*** Source records ***
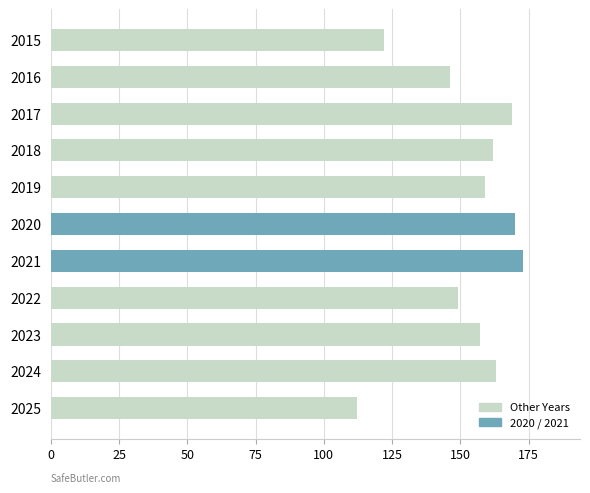

Which has a higher value, 2023 or 2025?

2023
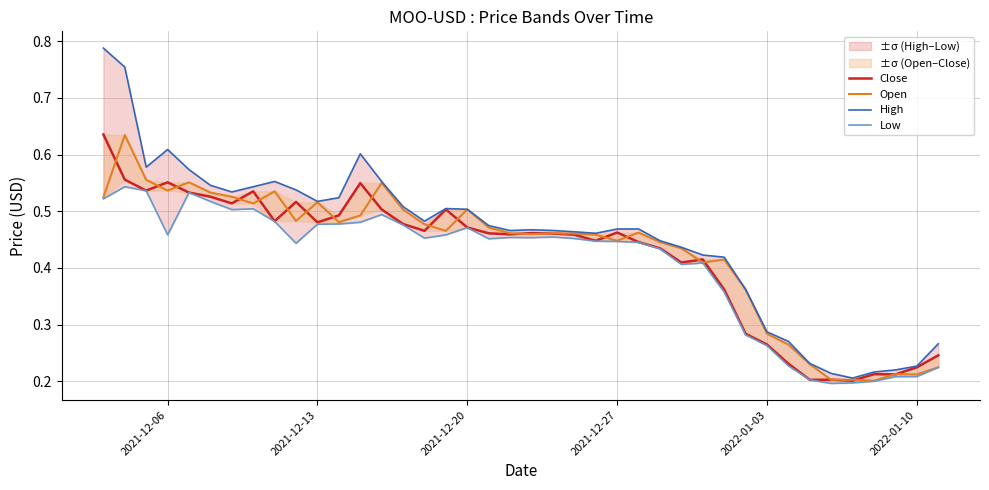

At how many categories does at least one series exceed 0?

40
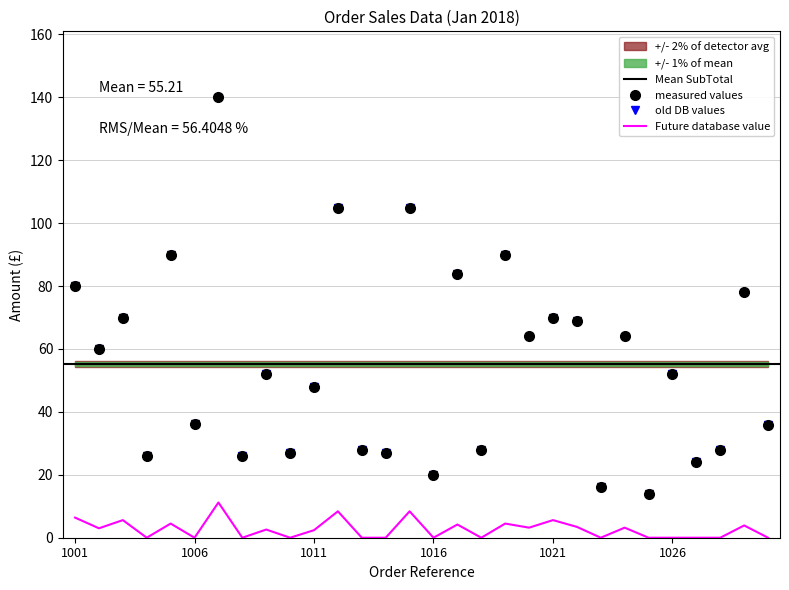

Reading left to right, transcribe all the data shown in this chart.

SubTotal: 1001=80.0	1002=60.0	1003=70.0	1004=26.0	1005=90.0	1006=36.0	1007=139.9	1008=26.0	1009=52.0	1010=27.0	1011=48.0	1012=105.0	1013=28.0	1014=27.0	1015=105.0	1016=20.0	1017=84.0	1018=28.0	1019=90.0	1020=64.0	1021=70.0	1022=69.0	1023=16.0	1024=64.0	1025=14.0	1026=52.0	1027=24.0	1028=28.0	1029=78.0	1030=36.0
Total: 1001=79.9	1002=59.9	1003=69.9	1004=26.0	1005=89.9	1006=36.0	1007=139.9	1008=26.0	1009=51.9	1010=27.0	1011=47.9	1012=104.9	1013=28.0	1014=27.0	1015=104.9	1016=20.0	1017=83.9	1018=28.0	1019=89.9	1020=63.9	1021=69.9	1022=68.9	1023=16.0	1024=63.9	1025=14.0	1026=52.0	1027=24.0	1028=28.0	1029=77.9	1030=36.0
DISCOUNT: 1001=6.4	1002=3.0	1003=5.6	1004=0.0	1005=4.5	1006=0.0	1007=11.2	1008=0.0	1009=2.6	1010=0.0	1011=2.4	1012=8.4	1013=0.0	1014=0.0	1015=8.4	1016=0.0	1017=4.2	1018=0.0	1019=4.5	1020=3.2	1021=5.6	1022=3.4	1023=0.0	1024=3.2	1025=0.0	1026=0.0	1027=0.0	1028=0.0	1029=3.9	1030=0.0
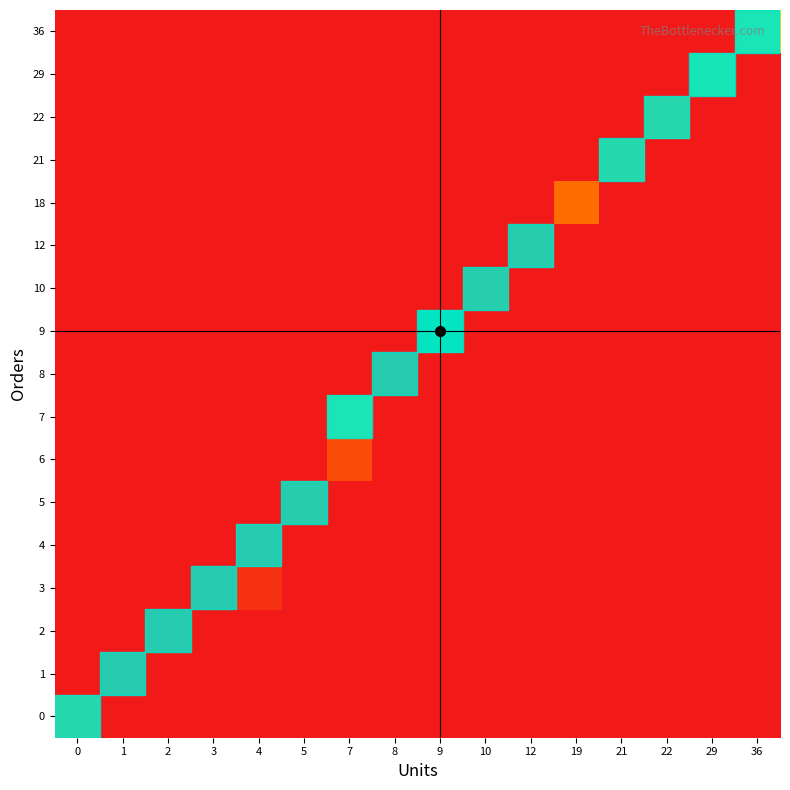

Which series changed the most between 3 and 5?

row_5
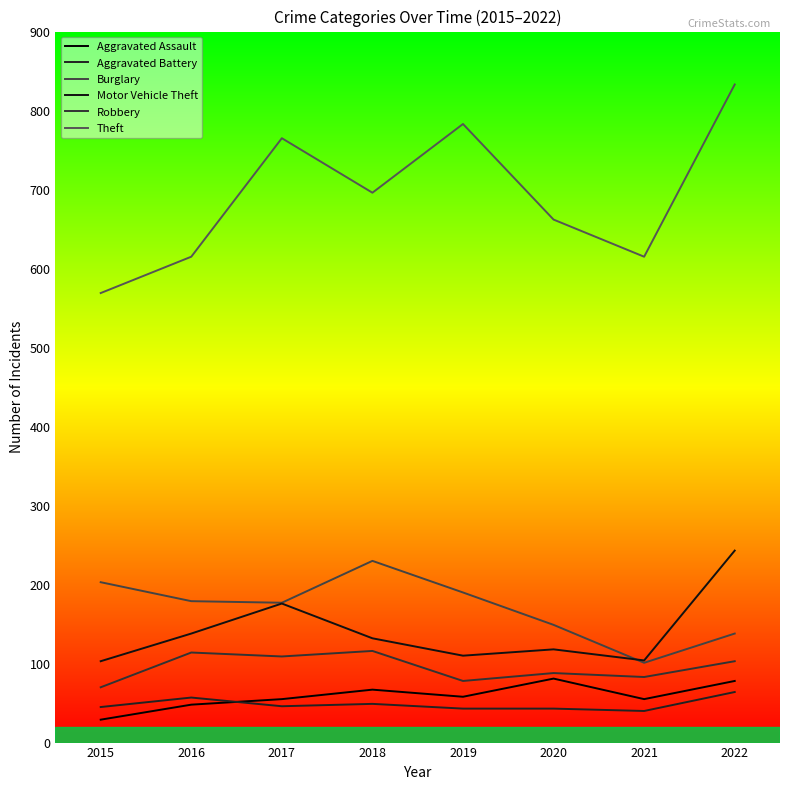

True or false: Theft and Motor Vehicle Theft cross at least once.

False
***
**Exercise aim**.
Can you reproduce all of the records above verbatim, leaving out the pictures?

**Exercise solution**.
Which has a higher value, 2023 or 2025?

2023

At how many categories does at least one series exceed 0?

40

Reading left to right, transcribe all the data shown in this chart.

SubTotal: 1001=80.0	1002=60.0	1003=70.0	1004=26.0	1005=90.0	1006=36.0	1007=139.9	1008=26.0	1009=52.0	1010=27.0	1011=48.0	1012=105.0	1013=28.0	1014=27.0	1015=105.0	1016=20.0	1017=84.0	1018=28.0	1019=90.0	1020=64.0	1021=70.0	1022=69.0	1023=16.0	1024=64.0	1025=14.0	1026=52.0	1027=24.0	1028=28.0	1029=78.0	1030=36.0
Total: 1001=79.9	1002=59.9	1003=69.9	1004=26.0	1005=89.9	1006=36.0	1007=139.9	1008=26.0	1009=51.9	1010=27.0	1011=47.9	1012=104.9	1013=28.0	1014=27.0	1015=104.9	1016=20.0	1017=83.9	1018=28.0	1019=89.9	1020=63.9	1021=69.9	1022=68.9	1023=16.0	1024=63.9	1025=14.0	1026=52.0	1027=24.0	1028=28.0	1029=77.9	1030=36.0
DISCOUNT: 1001=6.4	1002=3.0	1003=5.6	1004=0.0	1005=4.5	1006=0.0	1007=11.2	1008=0.0	1009=2.6	1010=0.0	1011=2.4	1012=8.4	1013=0.0	1014=0.0	1015=8.4	1016=0.0	1017=4.2	1018=0.0	1019=4.5	1020=3.2	1021=5.6	1022=3.4	1023=0.0	1024=3.2	1025=0.0	1026=0.0	1027=0.0	1028=0.0	1029=3.9	1030=0.0

Which series changed the most between 3 and 5?

row_5

True or false: Theft and Motor Vehicle Theft cross at least once.

False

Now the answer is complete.